> TEXT PASSAGE:
Fayson v. State

698 So.2d 825 (1997)

Ralph FAYSON, Petitioner,
v.
STATE of Florida, Respondent.

No. 89554.

Supreme Court of Florida.

August 28, 1997.

*826 Howard Lidsky, Gainesville, for Petitioner.

Robert A. Butterworth, Attorney General; James W. Rogers, Tallahassee Bureau Chief, Criminal Appeals and Trisha E. Meggs, Assistant Attorney General, Tallahassee, for Respondent.

OVERTON, Justice.

We have for review Fayson v. State, 684 So.2d 270 (Fla. 1st DCA 1996), which certified conflict with Sgroi v. State, 634 So.2d 280 (Fla. 4th DCA 1994). We have jurisdiction. Art. V, § 3(b)(4), Fla. Const. We approve the decision of the district court in this case and disapprove the contrary reasoning found in Sgroi.

The record reflects the following facts. Ralph Fayson was charged with burglary of a dwelling with a battery, false imprisonment, aggravated assault, and aggravated battery. These charges arose from events that occurred on the evening of August 26, 1994. That night, Fayson forced himself into his former girlfriend's apartment. When she refused to talk with him, he choked her, grabbed her hair, and took her to the kitchen. In the kitchen, he held a knife to her neck and beat her with his fist. He then took her to the bedroom and sat on top of her. He cut her throat with the knife several times. Finally, he dragged her into the living room and broke a beer bottle over her head. She blacked out briefly. When she awoke, Fayson threatened to kill her. She was able to escape.

The jury found Fayson guilty of (1) burglary (a lesser included offense of the charge of burglary of a dwelling with a battery); (2) false imprisonment; (3) aggravated assault; and (4) aggravated battery. Fayson appealed. He argued that two of his convictions were inconsistent and one should be vacated. Specifically, he claimed that the jury rejected the greater offense of burglary of a dwelling with a battery by finding him guilty of burglary. Because of that finding, he explained, the jury verdict of guilty of aggravated battery was inconsistent and must be set aside.

> GIVEN RECORDS:
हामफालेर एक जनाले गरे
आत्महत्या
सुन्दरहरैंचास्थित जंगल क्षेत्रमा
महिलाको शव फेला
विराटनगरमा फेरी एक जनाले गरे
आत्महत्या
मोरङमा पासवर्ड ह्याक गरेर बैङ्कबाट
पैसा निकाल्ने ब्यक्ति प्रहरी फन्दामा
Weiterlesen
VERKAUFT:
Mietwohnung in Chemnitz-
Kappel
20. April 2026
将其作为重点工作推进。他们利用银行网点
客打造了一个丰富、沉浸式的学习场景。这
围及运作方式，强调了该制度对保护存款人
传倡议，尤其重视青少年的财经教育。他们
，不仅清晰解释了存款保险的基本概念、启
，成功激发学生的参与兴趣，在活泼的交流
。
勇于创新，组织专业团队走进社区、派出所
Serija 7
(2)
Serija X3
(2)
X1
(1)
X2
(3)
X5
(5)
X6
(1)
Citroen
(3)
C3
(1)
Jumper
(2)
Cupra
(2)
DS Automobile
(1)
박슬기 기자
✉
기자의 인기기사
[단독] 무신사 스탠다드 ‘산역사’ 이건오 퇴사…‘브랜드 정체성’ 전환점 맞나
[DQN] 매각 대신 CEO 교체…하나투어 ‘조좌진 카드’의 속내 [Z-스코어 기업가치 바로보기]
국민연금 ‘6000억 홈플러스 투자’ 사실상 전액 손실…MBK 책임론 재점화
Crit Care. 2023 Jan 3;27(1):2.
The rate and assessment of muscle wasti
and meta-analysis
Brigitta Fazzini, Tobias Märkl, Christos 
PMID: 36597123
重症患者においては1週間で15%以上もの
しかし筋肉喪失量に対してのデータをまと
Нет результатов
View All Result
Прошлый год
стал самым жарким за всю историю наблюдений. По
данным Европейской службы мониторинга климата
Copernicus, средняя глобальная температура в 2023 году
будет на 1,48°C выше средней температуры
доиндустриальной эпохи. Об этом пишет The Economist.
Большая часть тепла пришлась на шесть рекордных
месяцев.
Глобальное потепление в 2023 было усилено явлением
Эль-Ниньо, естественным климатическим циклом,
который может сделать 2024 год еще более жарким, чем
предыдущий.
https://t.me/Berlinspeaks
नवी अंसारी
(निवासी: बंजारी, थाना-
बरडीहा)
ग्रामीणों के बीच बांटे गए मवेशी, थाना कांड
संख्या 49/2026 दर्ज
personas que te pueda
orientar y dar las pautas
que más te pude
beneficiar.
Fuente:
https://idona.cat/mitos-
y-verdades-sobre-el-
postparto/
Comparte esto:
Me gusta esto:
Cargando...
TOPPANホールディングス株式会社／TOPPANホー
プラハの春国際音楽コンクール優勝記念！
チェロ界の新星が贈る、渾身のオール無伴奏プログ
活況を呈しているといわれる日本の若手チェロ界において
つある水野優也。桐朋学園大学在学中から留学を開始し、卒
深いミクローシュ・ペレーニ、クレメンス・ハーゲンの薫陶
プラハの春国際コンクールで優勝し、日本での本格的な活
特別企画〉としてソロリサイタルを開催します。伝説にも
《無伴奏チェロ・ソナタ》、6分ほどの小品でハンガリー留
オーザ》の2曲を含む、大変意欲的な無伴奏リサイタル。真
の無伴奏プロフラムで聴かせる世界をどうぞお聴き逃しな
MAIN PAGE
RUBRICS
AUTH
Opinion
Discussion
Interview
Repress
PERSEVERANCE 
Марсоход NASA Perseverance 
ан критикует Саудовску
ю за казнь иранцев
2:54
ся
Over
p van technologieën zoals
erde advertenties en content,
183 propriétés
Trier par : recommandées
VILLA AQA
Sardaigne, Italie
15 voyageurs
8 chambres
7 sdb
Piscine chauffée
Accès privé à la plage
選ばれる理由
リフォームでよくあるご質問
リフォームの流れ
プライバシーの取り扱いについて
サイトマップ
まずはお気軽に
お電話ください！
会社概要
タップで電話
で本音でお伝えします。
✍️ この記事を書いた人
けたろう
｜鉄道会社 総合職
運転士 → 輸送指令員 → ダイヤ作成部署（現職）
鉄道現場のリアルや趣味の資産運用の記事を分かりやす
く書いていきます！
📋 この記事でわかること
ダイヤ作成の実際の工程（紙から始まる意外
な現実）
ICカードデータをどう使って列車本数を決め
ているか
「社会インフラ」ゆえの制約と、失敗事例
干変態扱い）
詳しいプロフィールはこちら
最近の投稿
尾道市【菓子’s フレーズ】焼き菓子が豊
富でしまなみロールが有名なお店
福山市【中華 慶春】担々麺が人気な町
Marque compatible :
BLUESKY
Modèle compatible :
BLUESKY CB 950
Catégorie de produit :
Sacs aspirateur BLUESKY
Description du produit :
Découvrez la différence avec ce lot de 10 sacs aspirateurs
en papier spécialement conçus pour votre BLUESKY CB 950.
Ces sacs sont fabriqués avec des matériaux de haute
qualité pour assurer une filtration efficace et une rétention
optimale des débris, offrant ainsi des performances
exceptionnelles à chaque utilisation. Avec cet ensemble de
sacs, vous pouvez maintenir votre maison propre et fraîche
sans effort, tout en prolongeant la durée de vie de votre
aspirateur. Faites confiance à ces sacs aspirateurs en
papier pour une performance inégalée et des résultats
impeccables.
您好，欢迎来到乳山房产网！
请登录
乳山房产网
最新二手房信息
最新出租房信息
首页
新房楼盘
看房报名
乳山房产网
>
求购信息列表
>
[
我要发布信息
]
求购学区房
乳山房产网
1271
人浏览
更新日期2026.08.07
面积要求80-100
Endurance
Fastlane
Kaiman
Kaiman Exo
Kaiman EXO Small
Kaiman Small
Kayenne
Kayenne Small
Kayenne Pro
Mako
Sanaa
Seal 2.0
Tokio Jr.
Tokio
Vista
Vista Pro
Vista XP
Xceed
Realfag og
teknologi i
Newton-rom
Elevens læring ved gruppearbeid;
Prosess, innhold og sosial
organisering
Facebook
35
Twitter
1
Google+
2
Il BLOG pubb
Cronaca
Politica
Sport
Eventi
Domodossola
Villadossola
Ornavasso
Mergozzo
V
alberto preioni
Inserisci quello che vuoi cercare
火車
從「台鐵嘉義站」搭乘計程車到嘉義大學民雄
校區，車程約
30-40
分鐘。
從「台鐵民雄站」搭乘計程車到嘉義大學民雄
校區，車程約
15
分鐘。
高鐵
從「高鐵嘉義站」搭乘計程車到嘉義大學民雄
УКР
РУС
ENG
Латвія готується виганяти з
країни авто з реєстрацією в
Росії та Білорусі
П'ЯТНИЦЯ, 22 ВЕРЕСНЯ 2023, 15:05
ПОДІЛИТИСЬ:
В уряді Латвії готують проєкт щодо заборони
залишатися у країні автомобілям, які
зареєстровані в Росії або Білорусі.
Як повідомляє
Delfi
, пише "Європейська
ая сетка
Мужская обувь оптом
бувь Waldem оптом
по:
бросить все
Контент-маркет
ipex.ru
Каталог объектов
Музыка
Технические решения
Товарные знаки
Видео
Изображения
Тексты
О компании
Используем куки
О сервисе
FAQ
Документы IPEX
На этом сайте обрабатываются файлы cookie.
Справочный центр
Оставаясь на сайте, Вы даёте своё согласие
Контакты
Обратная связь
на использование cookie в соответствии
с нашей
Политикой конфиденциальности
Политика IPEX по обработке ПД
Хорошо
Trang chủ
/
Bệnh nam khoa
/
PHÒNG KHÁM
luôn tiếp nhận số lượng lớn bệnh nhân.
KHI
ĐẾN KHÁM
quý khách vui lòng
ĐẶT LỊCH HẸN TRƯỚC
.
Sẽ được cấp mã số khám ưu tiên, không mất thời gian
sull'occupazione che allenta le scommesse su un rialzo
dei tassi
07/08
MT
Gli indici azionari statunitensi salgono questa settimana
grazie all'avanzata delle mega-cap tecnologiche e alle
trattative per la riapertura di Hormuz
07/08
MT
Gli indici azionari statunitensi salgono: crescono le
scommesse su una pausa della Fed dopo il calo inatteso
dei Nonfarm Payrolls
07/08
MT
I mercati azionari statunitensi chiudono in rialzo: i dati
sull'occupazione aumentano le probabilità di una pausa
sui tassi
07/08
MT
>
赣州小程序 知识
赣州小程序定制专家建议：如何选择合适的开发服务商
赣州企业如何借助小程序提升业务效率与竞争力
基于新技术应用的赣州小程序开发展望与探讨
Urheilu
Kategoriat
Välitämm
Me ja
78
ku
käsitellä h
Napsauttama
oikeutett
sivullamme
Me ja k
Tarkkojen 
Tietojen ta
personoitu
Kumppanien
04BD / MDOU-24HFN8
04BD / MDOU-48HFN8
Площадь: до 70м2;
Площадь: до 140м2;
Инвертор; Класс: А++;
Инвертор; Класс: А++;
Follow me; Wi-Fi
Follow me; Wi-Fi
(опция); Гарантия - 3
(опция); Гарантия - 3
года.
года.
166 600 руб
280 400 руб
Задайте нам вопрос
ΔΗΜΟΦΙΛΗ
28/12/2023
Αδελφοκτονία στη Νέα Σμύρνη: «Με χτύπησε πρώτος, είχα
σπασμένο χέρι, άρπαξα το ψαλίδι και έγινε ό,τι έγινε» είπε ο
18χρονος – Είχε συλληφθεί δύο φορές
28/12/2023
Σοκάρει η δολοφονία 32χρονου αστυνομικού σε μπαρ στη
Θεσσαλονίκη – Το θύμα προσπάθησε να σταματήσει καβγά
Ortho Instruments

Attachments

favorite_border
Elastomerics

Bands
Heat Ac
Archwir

> REQUIRED ACTION 1:
According to the Fayson v. State opinion, on what evening did the events behind the charges take place?
> REQUIRED ACTION 2:
Go on with the Fayson v. State opinion, beginning right after its last sentence.
The records have no connection to the court opinion.

> EXPECTED OUTPUT 1:
August 26, 1994

> EXPECTED OUTPUT 2:
The district court affirmed the convictions, reasoning that in "the instant case the finding of guilt on a charge of burglary with a battery was not necessary to the charge of aggravated battery." Fayson, 684 So.2d at 272. The court further explained that the "aggravated battery conviction is not dependent on a finding of battery as an aggravator in a burglary with a battery charge, i.e., the conviction on the lesser included offense did not negate a necessary element of the aggravated battery conviction." Id. at 272-73. That court then certified conflict with the Fourth District Court of Appeal's decision in Sgroi v. State, 634 So.2d 280 (Fla. 4th DCA 1994).

In State v. Powell, 674 So.2d 731, 732-33 (Fla.1996), this Court explained the principles of law applicable to inconsistent jury verdicts, stating:

As a general rule, inconsistent jury verdicts are permitted in Florida. Eaton v. State, 438 So.2d 822 (Fla.1983); Goodwin v. State, 157 Fla. 751, 26 So.2d 898 (1946); Gonzalez v. State, 440 So.2d 514 (Fla. 4th DCA 1983), review dismissed, 444 So.2d 417 (Fla.1983). Inconsistent verdicts are *827 allowed because jury verdicts can be the result of lenity and therefore do not always speak to the guilt or innocence of the defendant....
This Court has recognized only one exception to the general rule allowing inconsistent verdicts. This exception, referred to as the "true" inconsistent verdict exception, comes into play when verdicts against one defendant on legally interlocking charges are truly inconsistent. As Justice Anstead explained when writing for the Fourth District Court of Appeal in Gonzalez, true inconsistent verdicts are "those in which an acquittal on one count negates a necessary element for conviction on another count." 440 So.2d at 515. For example, this Court has required consistent verdicts when
the underlying felony is a part of the crime charged—without the underlying felony the charge could not stand. The jury is, in all cases, required to return consistent verdicts as to the guilt of an individual on interlocking charges.
Eaton, 438 So.2d at 823; see Mahaun v. State, 377 So.2d 1158 (Fla.1979)(verdict of guilty as to felony-murder set aside where jury failed to find defendant guilty of the underlying felony); Redondo v. State, 403 So.2d 954 (Fla.1981)(defendant could not be convicted of unlawful possession of a firearm during a commission of felony where the jury failed to find the defendant guilty of any felony). An exception to the general rule is warranted when the verdicts against a single defendant are truly inconsistent because the possibility of a wrongful conviction in such cases outweighs the rationale for allowing verdicts to stand.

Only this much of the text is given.